Box Office: 'Minions' boasts record $115.2M debut for $395.7M global total
In another victory for moviegoing in North America, Minions jabbered its way an estimated $115.2 million debut to nab the second-biggest weekend of all time for an animated title, not accounting for inflation. And overseas, where it began rolling out two weekends ago, the movie also placed No. 1 with $124.3 million from 56 markets for a whopping foreign total of $280.5 million and worldwide cume of $395.7 million.
That includes a $46.2 million Friday domestically, the best opening day in history for an animated film. The victory is all the more sweet, considering Illumination Entertainment and Universal spent $74 million to make the Despicable Me prequel, a relatively modest number for an animated title.
Shrek the Third ($122.5 million) continues to boast the biggest three-day debut of all time, while Minions, playing in 4,301 theaters, beat out Toy Story 3 ($110.3 million). Only one other animated film, Shrek 2 ($108 million), has crossed $100 million in its first weekend.
Internationally, Minions has scored the biggest opening for an animated title in 25 markets -; including $12.2 million in France, the top debut for any film since 2012 and Universal's No. 1 of all time.
In North America, comparisons to Despicable Me 2 are difficult, since the sequel debuted over the long Fourth of July weekend in 2013, earning $143.1 million for the Wednesday-Sunday stretch, including a three-day take of $83.5 million.
Minions, receiving an A CinemaScore, follows the minions as they attend Villain-Con in Florida and find a new master in Scarlett Overkill, voiced by Sandra Bullock. She's determined to rule England and soon, the gang all travel to London. The voice cast also includes Pierre Coffin, Jon Hamm, Michael Keaton, Allison Janney, Steve Coogan and Geoffrey Rush.
Elsewhere, Blumhouse and Entertainment 360's micro-budgeted horror film The Gallows opened to an estimated $10 million from 3,376 locations, putting it at No. 5.
The movie, acquired by New Line and Warner Bros., cost under $1 million to make. The film centers on students who resurrect a failed high school play 20 years after a horrific accident in a small town. Travis Cluff and Chris Lofing directed Gallows, which has been skewered by critics and earned a C CinemaScore (not unusual for a horror offering).
This weekend's third new offering was Gramercy Pictures' $26 million sci-fi thriller Self/less, starring Ryan Reynolds and directed by Tarsem Singh. The indie movie, from Endgame Entertainment and FilmDistrict, quickly transformed into a box-office disappointment, opening to $5.4 million from 2,353 theaters for an eighth-place finish.

Extracted records
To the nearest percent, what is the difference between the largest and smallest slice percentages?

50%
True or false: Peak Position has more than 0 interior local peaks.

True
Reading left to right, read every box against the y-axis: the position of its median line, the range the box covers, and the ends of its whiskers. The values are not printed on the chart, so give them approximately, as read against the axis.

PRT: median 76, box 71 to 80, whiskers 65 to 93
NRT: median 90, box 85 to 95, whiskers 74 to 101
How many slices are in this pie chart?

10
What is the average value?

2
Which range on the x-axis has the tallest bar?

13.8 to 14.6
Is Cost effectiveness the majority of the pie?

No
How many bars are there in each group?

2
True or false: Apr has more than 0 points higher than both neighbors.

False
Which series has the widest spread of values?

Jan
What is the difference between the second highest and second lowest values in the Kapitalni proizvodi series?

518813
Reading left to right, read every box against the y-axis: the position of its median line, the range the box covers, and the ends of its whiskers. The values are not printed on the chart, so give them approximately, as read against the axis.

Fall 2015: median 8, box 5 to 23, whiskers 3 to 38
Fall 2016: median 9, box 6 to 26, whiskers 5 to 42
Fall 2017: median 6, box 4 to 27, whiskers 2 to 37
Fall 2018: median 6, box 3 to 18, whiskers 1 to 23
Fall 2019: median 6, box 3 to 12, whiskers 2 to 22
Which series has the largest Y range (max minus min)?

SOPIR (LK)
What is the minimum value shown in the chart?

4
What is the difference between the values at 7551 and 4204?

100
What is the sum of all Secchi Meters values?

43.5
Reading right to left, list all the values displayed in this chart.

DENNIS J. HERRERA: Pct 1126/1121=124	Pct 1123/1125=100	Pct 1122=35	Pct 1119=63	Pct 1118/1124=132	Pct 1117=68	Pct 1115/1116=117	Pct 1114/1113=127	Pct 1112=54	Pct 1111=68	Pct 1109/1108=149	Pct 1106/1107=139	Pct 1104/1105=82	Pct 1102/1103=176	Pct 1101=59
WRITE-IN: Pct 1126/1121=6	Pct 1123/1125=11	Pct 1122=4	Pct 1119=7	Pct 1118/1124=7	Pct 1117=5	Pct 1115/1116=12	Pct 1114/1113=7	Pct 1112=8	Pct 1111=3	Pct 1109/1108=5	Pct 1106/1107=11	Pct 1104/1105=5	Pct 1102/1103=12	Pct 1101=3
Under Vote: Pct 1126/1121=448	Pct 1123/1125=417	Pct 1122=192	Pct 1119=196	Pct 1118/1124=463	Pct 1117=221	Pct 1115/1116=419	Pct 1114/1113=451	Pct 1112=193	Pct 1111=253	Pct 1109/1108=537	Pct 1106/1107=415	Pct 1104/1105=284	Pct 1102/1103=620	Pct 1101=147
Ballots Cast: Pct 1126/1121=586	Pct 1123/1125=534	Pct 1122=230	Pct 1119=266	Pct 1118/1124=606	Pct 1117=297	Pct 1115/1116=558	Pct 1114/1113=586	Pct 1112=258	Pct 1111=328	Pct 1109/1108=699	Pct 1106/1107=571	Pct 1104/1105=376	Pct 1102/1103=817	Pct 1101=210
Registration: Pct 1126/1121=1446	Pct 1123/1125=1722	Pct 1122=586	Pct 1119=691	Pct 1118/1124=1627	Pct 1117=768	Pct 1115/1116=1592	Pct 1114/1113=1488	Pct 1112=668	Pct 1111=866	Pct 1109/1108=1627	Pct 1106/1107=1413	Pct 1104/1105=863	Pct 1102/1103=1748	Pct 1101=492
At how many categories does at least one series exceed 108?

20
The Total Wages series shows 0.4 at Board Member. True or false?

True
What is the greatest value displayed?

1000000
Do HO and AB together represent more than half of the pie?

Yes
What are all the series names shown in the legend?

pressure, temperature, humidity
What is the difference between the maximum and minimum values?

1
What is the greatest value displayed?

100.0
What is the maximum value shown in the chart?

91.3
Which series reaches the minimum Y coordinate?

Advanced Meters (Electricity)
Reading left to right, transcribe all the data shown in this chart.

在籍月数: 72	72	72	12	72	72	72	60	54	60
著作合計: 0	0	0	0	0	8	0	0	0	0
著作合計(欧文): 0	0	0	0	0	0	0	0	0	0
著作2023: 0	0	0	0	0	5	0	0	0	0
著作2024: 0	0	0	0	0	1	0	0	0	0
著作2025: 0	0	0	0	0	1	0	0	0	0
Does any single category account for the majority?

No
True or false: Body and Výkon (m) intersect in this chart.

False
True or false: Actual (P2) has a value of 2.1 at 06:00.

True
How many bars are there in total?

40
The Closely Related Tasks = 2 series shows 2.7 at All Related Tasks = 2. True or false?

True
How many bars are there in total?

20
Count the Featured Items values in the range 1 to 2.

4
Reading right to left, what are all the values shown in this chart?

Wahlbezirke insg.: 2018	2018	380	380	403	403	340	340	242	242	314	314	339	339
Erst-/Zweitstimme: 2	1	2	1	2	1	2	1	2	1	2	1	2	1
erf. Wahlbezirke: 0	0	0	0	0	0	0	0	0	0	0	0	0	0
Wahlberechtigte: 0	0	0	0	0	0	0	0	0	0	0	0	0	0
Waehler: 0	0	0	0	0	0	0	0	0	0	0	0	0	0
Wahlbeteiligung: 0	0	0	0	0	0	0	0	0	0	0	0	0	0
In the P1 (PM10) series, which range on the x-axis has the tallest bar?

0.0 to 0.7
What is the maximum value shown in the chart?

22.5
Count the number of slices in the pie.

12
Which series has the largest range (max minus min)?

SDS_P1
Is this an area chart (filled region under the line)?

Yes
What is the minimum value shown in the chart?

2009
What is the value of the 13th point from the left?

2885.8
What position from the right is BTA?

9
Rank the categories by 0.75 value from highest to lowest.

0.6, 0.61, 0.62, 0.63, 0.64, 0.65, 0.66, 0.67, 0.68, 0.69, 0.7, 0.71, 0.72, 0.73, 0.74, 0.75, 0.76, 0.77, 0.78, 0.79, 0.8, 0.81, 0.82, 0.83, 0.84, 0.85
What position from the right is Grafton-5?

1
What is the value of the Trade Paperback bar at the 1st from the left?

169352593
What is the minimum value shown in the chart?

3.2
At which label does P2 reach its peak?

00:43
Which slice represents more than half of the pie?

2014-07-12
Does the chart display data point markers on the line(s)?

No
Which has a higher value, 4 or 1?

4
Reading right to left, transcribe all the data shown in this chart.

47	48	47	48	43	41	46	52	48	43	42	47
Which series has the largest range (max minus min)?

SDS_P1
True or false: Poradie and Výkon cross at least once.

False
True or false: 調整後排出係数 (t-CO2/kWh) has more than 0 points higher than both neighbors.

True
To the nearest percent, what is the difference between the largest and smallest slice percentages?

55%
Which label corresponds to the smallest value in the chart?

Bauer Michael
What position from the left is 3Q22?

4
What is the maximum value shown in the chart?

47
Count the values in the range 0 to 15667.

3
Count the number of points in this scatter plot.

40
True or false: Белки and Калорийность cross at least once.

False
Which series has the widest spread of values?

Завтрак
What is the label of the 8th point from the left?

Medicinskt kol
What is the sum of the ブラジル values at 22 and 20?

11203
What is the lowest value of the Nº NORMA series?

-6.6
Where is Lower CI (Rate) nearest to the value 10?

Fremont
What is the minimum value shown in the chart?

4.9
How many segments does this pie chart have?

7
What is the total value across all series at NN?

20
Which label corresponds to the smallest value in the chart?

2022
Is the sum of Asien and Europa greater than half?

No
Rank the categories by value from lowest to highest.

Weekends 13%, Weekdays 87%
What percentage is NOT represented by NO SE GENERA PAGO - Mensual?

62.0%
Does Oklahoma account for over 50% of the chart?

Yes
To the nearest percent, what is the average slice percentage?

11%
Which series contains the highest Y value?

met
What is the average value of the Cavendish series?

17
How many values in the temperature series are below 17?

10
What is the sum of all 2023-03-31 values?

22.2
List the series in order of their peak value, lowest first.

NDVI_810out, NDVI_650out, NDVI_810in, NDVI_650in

## PARTS OF THE EXERCISE
1. Answer these from the Minions box office article:
(a) How much did Minions earn domestically on its opening Friday?
(b) How much did Illumination Entertainment and Universal spend to make Minions?
(c) What CinemaScore did The Gallows earn?
2. Resume the Minions box office article after its final sentence, matching its tone and style.

## ANSWERS FOR THE TASKS
1.
(a) $46.2 million
(b) $74 million
(c) C

2.
Self/less was made when Peter Schlessel was still running FilmDistrict; once he took over Focus Features, that company took over distribution duties (Grammercy is Focus' genre division). A good chuck of the movie's budget was covered through foreign presales.
Also ravaged by critics, Self/less revolves around a dying wealthy man whose consciousness is transformed into the body of a healthy young man.
Elsewhere, Universal's Jurassic World came in No. 2 in its fifth weekend with $18.1 million from 3,441 locations for a domestic total of $590.7 million. It is poised to become only the fourth film in history to cross the $600 million mark domestically after Avatar ($760.5 million), Titanic ($658.7 million) and The Avengers ($623.4 million).
Minions no doubt took a bite out of Pixar and Disney's Inside Out, which placed No. 3 its its fourth weekend with $17.1 million from 3,644 theaters for a domestic total of $283.6 million. Overseas, where the animated tentpole is rolling out slowly, Inside Out grossed $19.1 million from 44 territories for a global haul of $435.4 million.
Paramount and Skydance's Terminator: Genisys continued to struggle, earning meek $13.7 in its second frame from 3,783 locations for a domestic cume of $68.7 million. Warner Bros.' Magic Mike XXL held in somewhat better, earning $9.6 million from 3,376 theaters in its sophmore session for a North American total of $48.4 million.
The specialty box office saw a flurry of new openings -; including Robin Williams' final film, Boulevard -; while Asif Kapadia's Amy Winehouse documentary Amy continued to post some of the biggest numbers in years for a documentary as it expanded into a total of 341 theaters in its second outing, grossing $1.8 million and moving up the box-office chart to No. 12. Released in the U.S. by A24 Films, Amy's domestic total is $2.1 million, while its weekend screen average was $5,131.